* _WHAT TO DO_:
Retype, without alteration, each line from the line containing "(409, 182) none" to the final line of the records.

BEGIN

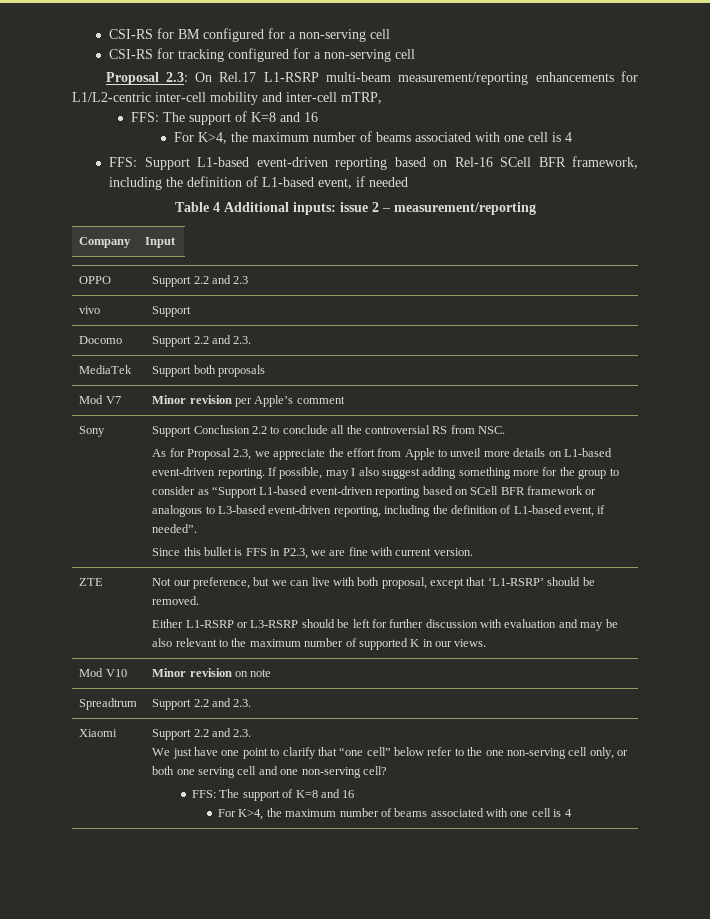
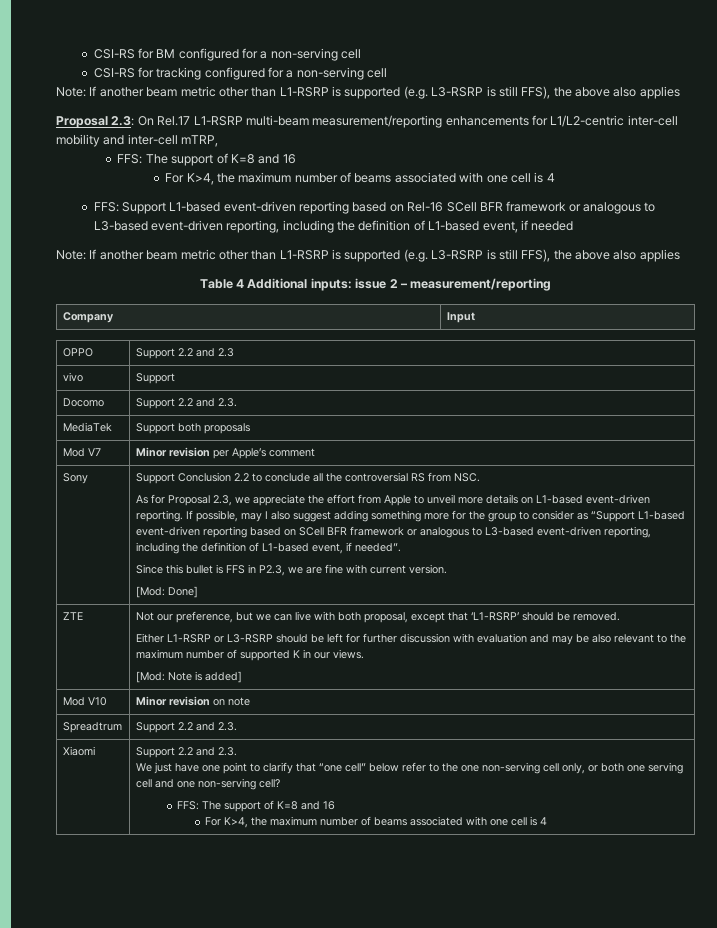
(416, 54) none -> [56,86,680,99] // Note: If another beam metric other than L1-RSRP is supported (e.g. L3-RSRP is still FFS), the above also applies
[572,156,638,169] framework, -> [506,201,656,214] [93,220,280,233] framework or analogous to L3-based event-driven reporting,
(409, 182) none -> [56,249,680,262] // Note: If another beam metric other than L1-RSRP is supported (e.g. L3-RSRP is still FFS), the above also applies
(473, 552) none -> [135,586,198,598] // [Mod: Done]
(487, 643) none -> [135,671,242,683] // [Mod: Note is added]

END

* _WRITTEN REPLY_:
(409, 182) none -> [56,249,680,262] // Note: If another beam metric other than L1-RSRP is supported (e.g. L3-RSRP is still FFS), the above also applies
(473, 552) none -> [135,586,198,598] // [Mod: Done]
(487, 643) none -> [135,671,242,683] // [Mod: Note is added]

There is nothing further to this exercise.